Le Maroc engage un vaste chantier de modernisation de ses marchés hebdomadaires ruraux, avec une enveloppe globale de 1 milliard de dirhams, soit environ 95 millions d’euros. Le programme, annoncé par le ministre de l’Intérieur Abdelouafi Laftit, vise à renforcer l’économie locale, améliorer les conditions de vie des habitants et assurer une meilleure organisation de ces espaces considérés comme vitaux pour le commerce de proximité.
Selon Abdelouafi Laftit, de nombreux marchés ruraux fonctionnent encore avec des infrastructures obsolètes, mal entretenues et peu adaptées aux besoins actuels. La désorganisation et la domination des intermédiaires limitent l’efficacité de la distribution et réduisent les recettes des municipalités. Cette situation freine également la valorisation des productions agricoles locales, pourtant essentielles à l’économie nationale.
L’investissement mobilisé repose sur une coopération interministérielle : 500 millions de dirhams sont alloués par le ministère de l’Intérieur, 250 millions par le ministère de l’Agriculture, et 250 millions par le ministère de l’Industrie et du Commerce. Cette synergie institutionnelle a pour objectif de rendre les marchés plus compétitifs, de stimuler l’emploi et d’attirer des investissements dans les territoires ruraux.
Le projet ne se limite pas à une réhabilitation physique. Il introduit également de nouveaux modèles de gestion afin de rompre avec l’ancien système de location jugé inefficace. Les communes sont encouragées à recourir à la gestion déléguée ou à des sociétés de développement local, mieux adaptées à une administration moderne. Un manuel de référence doit être diffusé pour uniformiser l’organisation et le contrôle des marchés à travers le pays.

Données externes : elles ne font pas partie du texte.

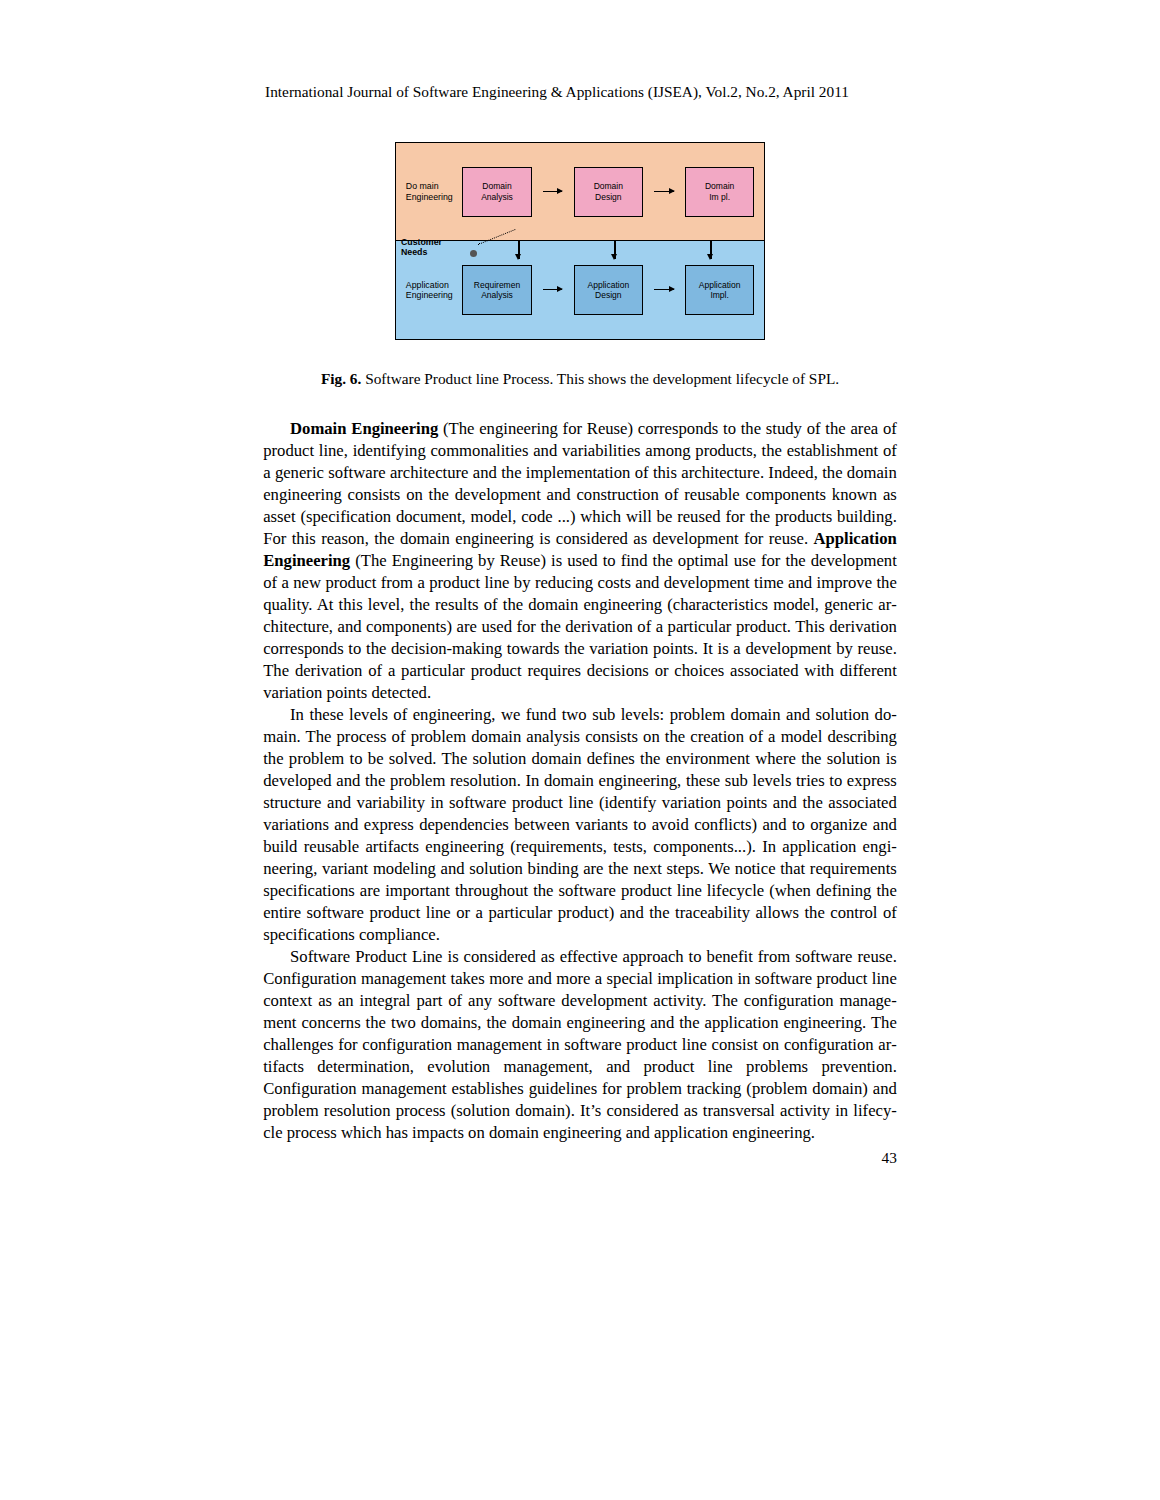International Journal of Software Engineering & Applications (IJSEA), Vol.2, No.2, April 2011
Do main
Engineering
Domain
Analysis
Domain
Design
Domain
Im pl.
Application
Engineering
Requiremen
Analysis
Application
Design
Application
Impl.
Customer
Needs
Fig. 6. Software Product line Process. This shows the development lifecycle of SPL.
Domain Engineering (The engineering for Reuse) corresponds to the study of the area of product line, identifying commonalities and variabilities among products, the establishment of a generic software architecture and the implementation of this architecture. Indeed, the domain engineering consists on the development and construction of reusable components known as asset (specification document, model, code ...) which will be reused for the products building. For this reason, the domain engineering is considered as development for reuse. Application Engineering (The Engineering by Reuse) is used to find the optimal use for the development of a new product from a product line by reducing costs and development time and improve the quality. At this level, the results of the domain engineering (characteristics model, generic architecture, and components) are used for the derivation of a particular product. This derivation corresponds to the decision-making towards the variation points. It is a development by reuse. The derivation of a particular product requires decisions or choices associated with different variation points detected.
In these levels of engineering, we fund two sub levels: problem domain and solution domain. The process of problem domain analysis consists on the creation of a model describing the problem to be solved. The solution domain defines the environment where the solution is developed and the problem resolution. In domain engineering, these sub levels tries to express structure and variability in software product line (identify variation points and the associated variations and express dependencies between variants to avoid conflicts) and to organize and build reusable artifacts engineering (requirements, tests, components...). In application engineering, variant modeling and solution binding are the next steps. We notice that requirements specifications are important throughout the software product line lifecycle (when defining the entire software product line or a particular product) and the traceability allows the control of specifications compliance.
Software Product Line is considered as effective approach to benefit from software reuse. Configuration management takes more and more a special implication in software product line context as an integral part of any software development activity. The configuration management concerns the two domains, the domain engineering and the application engineering. The challenges for configuration management in software product line consist on configuration artifacts determination, evolution management, and product line problems prevention. Configuration management establishes guidelines for problem tracking (problem domain) and problem resolution process (solution domain). It’s considered as transversal activity in lifecycle process which has impacts on domain engineering and application engineering.
43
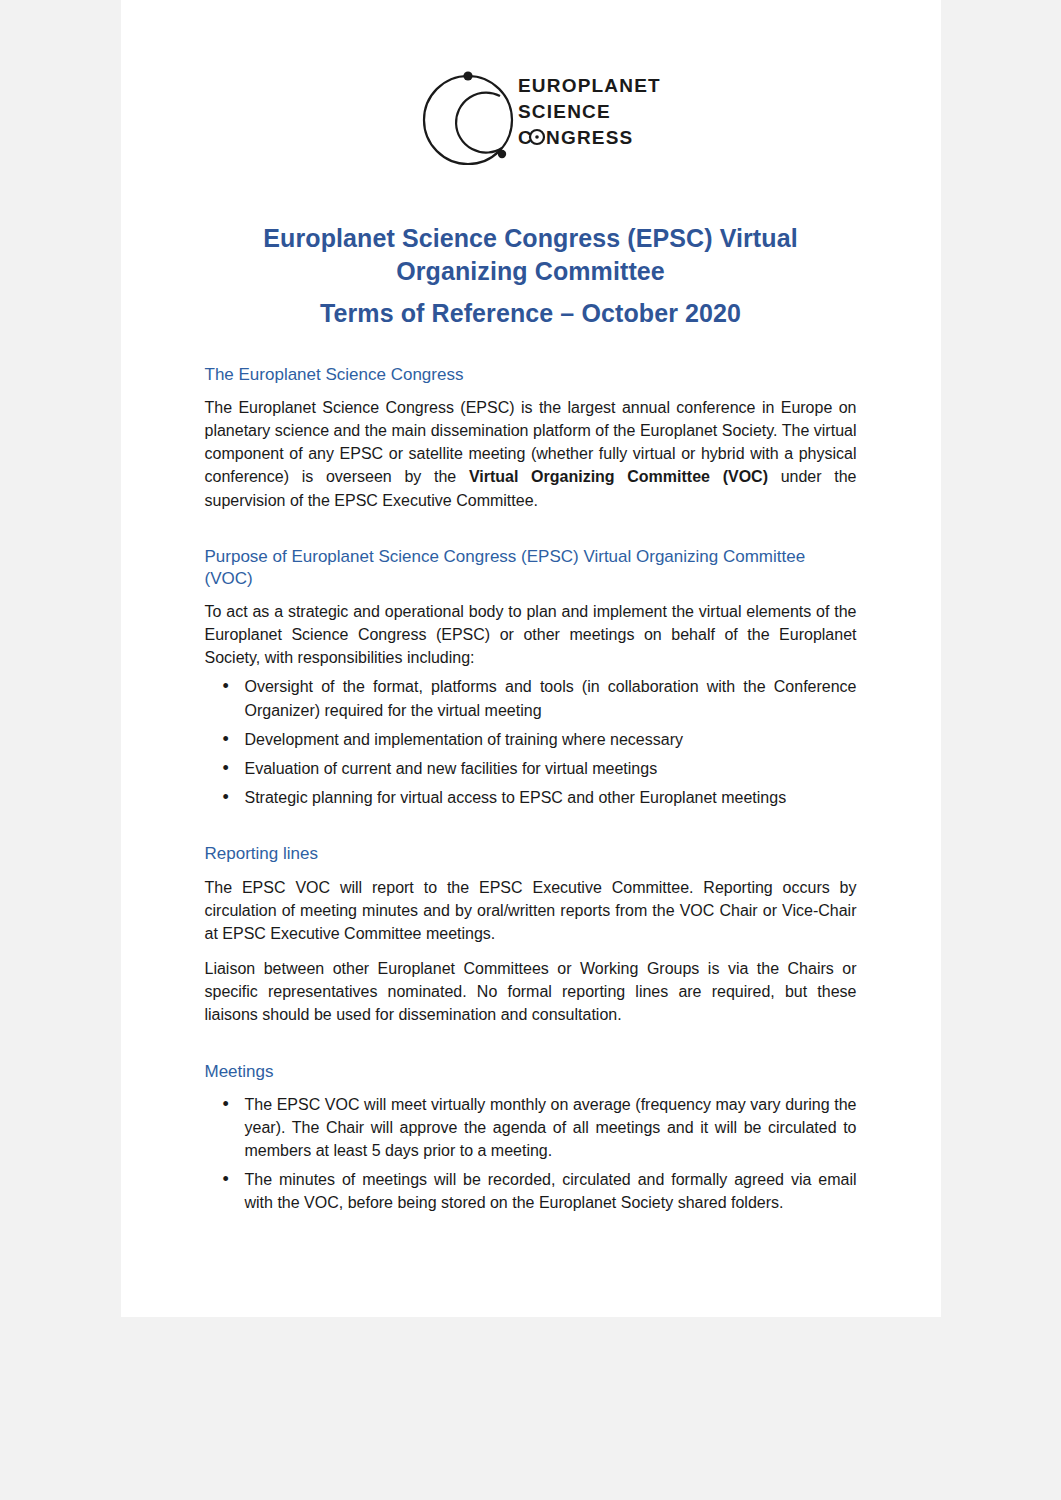EUROPLANET SCIENCE C NGRESS
Europlanet Science Congress (EPSC) Virtual Organizing Committee Terms of Reference – October 2020
The Europlanet Science Congress
The Europlanet Science Congress (EPSC) is the largest annual conference in Europe on planetary science and the main dissemination platform of the Europlanet Society. The virtual component of any EPSC or satellite meeting (whether fully virtual or hybrid with a physical conference) is overseen by the Virtual Organizing Committee (VOC) under the supervision of the EPSC Executive Committee.
Purpose of Europlanet Science Congress (EPSC) Virtual Organizing Committee (VOC)
To act as a strategic and operational body to plan and implement the virtual elements of the Europlanet Science Congress (EPSC) or other meetings on behalf of the Europlanet Society, with responsibilities including:
Oversight of the format, platforms and tools (in collaboration with the Conference Organizer) required for the virtual meeting
Development and implementation of training where necessary
Evaluation of current and new facilities for virtual meetings
Strategic planning for virtual access to EPSC and other Europlanet meetings
Reporting lines
The EPSC VOC will report to the EPSC Executive Committee. Reporting occurs by circulation of meeting minutes and by oral/written reports from the VOC Chair or Vice-Chair at EPSC Executive Committee meetings.
Liaison between other Europlanet Committees or Working Groups is via the Chairs or specific representatives nominated. No formal reporting lines are required, but these liaisons should be used for dissemination and consultation.
Meetings
The EPSC VOC will meet virtually monthly on average (frequency may vary during the year). The Chair will approve the agenda of all meetings and it will be circulated to members at least 5 days prior to a meeting.
The minutes of meetings will be recorded, circulated and formally agreed via email with the VOC, before being stored on the Europlanet Society shared folders.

La modernisation s’accompagne aussi d’un volet sanitaire renforcé. Des vétérinaires superviseront les abattoirs présents dans les marchés, tandis que des inspections régulières seront menées pour garantir le respect des normes d’hygiène et de sécurité alimentaire. Le gouvernement estime que ces mesures contribueront à protéger la santé publique, tout en renforçant la confiance des consommateurs.
Au-delà de l’amélioration des infrastructures et de la gouvernance, le programme ambitionne de redonner aux marchés ruraux leur rôle central : soutenir les petits producteurs, faciliter l’écoulement des produits agricoles, et participer à la lutte contre la précarité dans les campagnes. En modernisant ces lieux de rencontre économique et sociale, l’exécutif entend transformer une tradition séculaire en moteur de développement durable.